* Dataset records
══════
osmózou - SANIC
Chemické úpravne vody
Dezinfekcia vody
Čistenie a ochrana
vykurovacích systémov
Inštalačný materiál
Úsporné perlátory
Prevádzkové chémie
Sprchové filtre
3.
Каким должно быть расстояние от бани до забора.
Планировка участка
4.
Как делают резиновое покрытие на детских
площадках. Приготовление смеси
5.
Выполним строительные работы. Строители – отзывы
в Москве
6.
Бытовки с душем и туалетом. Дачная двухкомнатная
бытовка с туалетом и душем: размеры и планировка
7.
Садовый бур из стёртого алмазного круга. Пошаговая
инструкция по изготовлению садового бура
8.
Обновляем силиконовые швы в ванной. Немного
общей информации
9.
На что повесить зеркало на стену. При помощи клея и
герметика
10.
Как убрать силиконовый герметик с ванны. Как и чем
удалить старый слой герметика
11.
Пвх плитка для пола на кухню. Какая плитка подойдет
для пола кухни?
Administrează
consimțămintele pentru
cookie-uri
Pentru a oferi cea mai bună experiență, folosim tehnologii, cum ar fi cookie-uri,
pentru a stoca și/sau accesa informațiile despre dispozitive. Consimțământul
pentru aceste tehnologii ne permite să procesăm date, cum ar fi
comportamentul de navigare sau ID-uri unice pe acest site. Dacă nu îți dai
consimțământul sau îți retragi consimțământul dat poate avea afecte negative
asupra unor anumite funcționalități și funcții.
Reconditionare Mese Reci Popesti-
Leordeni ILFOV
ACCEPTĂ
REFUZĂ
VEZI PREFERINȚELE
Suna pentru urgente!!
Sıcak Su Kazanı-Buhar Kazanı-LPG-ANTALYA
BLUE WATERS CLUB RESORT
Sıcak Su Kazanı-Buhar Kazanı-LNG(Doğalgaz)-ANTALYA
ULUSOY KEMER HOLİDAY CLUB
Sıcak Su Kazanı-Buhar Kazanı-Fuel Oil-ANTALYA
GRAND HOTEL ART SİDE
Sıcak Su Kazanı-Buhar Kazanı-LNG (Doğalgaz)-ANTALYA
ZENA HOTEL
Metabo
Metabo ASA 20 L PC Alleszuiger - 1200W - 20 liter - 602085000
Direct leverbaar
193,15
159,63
══════
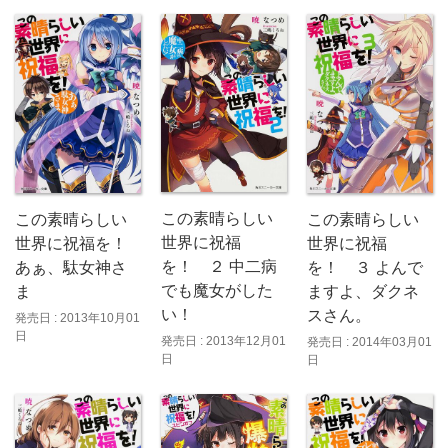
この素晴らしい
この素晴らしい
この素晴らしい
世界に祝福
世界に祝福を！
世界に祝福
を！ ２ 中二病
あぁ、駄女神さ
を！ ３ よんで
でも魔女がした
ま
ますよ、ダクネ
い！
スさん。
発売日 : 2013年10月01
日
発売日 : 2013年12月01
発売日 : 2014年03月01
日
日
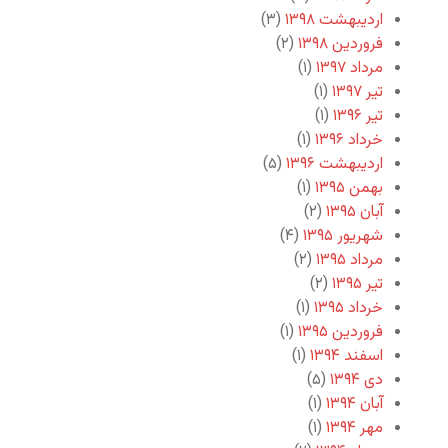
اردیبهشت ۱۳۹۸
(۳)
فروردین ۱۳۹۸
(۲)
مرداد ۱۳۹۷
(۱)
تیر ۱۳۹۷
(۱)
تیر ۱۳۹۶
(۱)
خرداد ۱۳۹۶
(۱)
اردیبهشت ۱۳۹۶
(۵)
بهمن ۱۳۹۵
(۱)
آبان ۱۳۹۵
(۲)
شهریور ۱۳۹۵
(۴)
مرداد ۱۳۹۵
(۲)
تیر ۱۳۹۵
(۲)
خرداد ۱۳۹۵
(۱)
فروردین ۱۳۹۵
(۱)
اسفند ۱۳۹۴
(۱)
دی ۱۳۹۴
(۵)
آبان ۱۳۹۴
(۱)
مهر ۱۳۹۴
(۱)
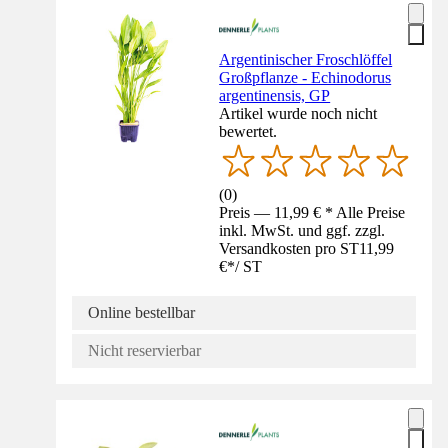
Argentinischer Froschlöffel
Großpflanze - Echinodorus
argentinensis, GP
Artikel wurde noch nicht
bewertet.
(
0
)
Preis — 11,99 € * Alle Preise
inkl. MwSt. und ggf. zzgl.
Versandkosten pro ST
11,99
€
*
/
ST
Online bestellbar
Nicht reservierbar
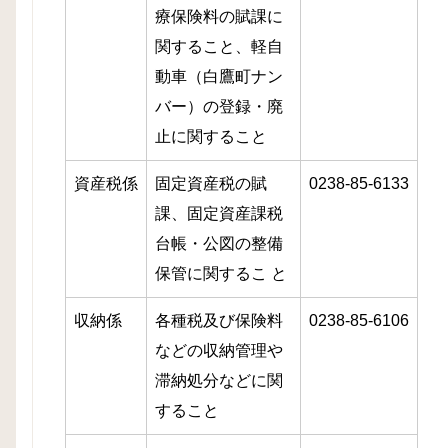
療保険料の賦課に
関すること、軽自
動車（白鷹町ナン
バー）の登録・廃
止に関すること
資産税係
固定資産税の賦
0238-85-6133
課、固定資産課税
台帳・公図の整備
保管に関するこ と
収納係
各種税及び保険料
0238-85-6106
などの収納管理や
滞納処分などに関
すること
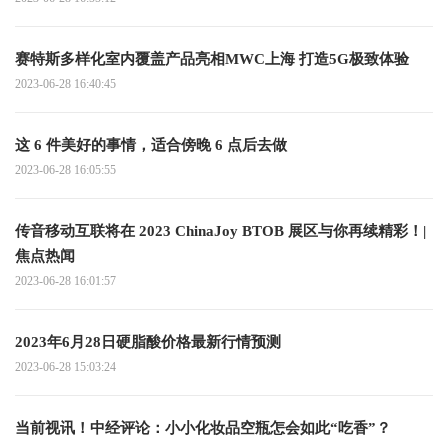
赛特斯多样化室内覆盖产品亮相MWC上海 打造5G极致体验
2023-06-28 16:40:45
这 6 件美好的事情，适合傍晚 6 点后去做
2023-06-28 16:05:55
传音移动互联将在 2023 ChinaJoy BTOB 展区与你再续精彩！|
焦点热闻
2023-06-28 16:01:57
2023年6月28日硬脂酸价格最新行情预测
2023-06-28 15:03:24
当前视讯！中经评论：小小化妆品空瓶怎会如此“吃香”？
══════
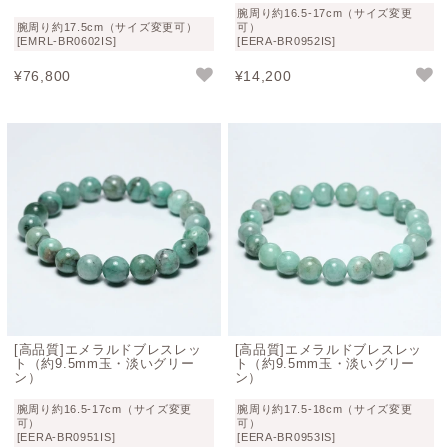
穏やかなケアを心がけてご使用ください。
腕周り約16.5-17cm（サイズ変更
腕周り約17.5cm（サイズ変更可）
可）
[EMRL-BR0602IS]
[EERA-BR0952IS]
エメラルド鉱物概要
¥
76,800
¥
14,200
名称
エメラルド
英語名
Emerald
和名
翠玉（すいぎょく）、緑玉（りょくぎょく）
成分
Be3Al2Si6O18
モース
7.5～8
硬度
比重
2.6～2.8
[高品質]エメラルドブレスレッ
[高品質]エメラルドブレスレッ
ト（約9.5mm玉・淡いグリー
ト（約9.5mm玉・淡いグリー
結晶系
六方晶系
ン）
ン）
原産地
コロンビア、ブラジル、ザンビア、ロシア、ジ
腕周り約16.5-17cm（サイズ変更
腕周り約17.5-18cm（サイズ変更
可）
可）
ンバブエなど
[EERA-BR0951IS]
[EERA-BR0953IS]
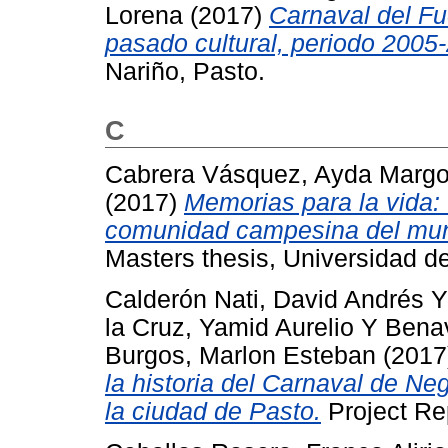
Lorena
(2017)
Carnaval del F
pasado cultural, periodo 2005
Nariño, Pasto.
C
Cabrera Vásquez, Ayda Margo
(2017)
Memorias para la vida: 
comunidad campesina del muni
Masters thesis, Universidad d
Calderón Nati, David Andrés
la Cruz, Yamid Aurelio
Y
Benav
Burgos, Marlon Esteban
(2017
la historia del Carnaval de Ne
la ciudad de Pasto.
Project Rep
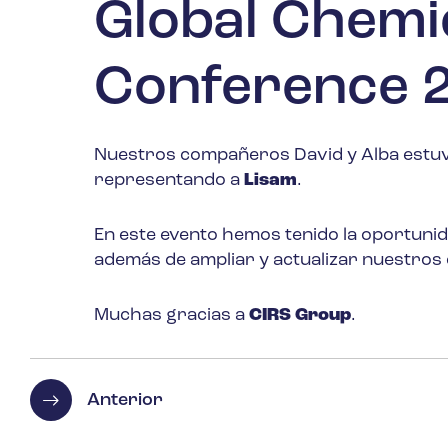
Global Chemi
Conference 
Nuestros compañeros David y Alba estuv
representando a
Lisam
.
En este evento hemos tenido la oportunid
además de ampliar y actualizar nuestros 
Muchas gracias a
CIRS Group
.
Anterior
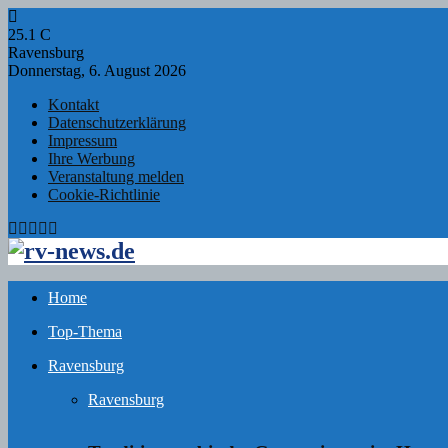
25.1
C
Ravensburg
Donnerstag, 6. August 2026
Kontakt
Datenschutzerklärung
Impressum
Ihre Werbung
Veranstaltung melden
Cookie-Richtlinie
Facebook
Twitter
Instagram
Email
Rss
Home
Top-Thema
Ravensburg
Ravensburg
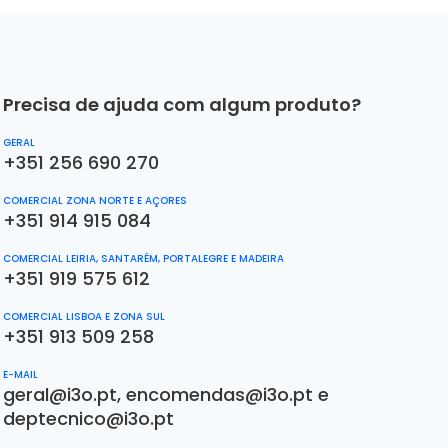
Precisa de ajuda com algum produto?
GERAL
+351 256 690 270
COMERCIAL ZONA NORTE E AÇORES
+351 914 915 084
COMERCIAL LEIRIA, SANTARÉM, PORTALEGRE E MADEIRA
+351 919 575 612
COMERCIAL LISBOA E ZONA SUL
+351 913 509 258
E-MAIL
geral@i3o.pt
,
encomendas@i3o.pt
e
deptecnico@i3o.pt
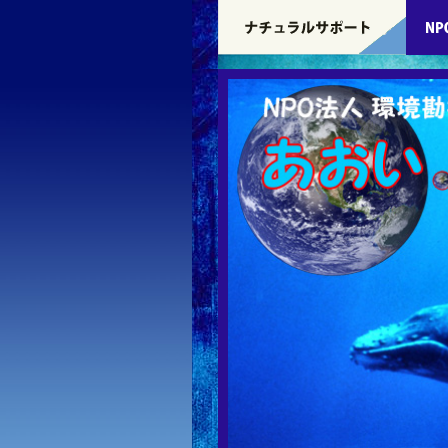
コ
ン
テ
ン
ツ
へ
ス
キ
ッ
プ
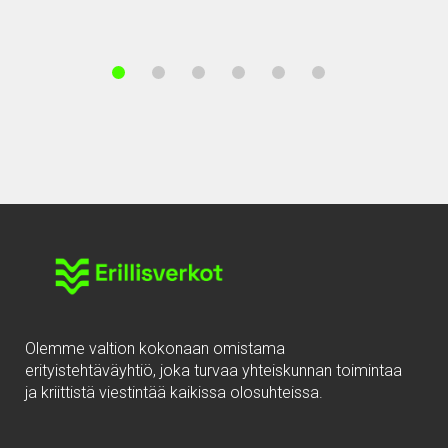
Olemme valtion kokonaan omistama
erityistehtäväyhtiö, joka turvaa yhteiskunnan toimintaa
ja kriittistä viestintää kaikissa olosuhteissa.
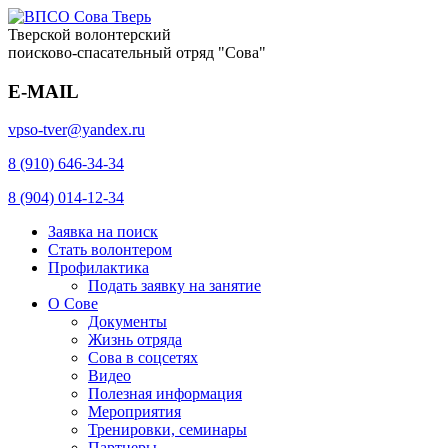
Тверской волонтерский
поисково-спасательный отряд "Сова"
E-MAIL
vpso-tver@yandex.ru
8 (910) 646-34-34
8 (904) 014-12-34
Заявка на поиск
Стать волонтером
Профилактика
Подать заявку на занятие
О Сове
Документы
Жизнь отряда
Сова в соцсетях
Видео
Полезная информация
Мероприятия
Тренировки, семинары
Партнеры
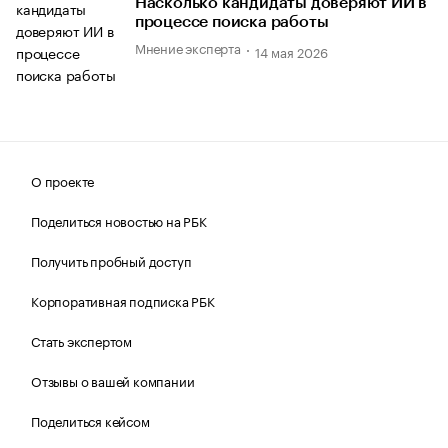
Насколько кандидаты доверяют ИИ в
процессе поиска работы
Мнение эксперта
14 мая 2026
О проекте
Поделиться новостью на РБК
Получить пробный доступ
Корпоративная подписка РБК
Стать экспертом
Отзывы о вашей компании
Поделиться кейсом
══════
* Task prompt
Copy the data from the line with "Global Chemi" to the line with "ja kriittistä viestintää", replacing "Anterior" with "Siguiente" and changing nothing else. Leave the pictures out.

* Response below
Global Chemi
Conference 
Nuestros compañeros David y Alba estuv
representando a
Lisam
.
En este evento hemos tenido la oportunid
además de ampliar y actualizar nuestros 
Muchas gracias a
CIRS Group
.
Siguiente
25.1
C
Ravensburg
Donnerstag, 6. August 2026
Kontakt
Datenschutzerklärung
Impressum
Ihre Werbung
Veranstaltung melden
Cookie-Richtlinie
Facebook
Twitter
Instagram
Email
Rss
Home
Top-Thema
Ravensburg
Ravensburg
Precisa de ajuda com algum produto?
GERAL
+351 256 690 270
COMERCIAL ZONA NORTE E AÇORES
+351 914 915 084
COMERCIAL LEIRIA, SANTARÉM, PORTALEGRE E MADEIRA
+351 919 575 612
COMERCIAL LISBOA E ZONA SUL
+351 913 509 258
E-MAIL
geral@i3o.pt
,
encomendas@i3o.pt
e
deptecnico@i3o.pt
コ
ン
テ
ン
ツ
へ
ス
キ
ッ
プ
Olemme valtion kokonaan omistama
erityistehtäväyhtiö, joka turvaa yhteiskunnan toimintaa
ja kriittistä viestintää kaikissa olosuhteissa.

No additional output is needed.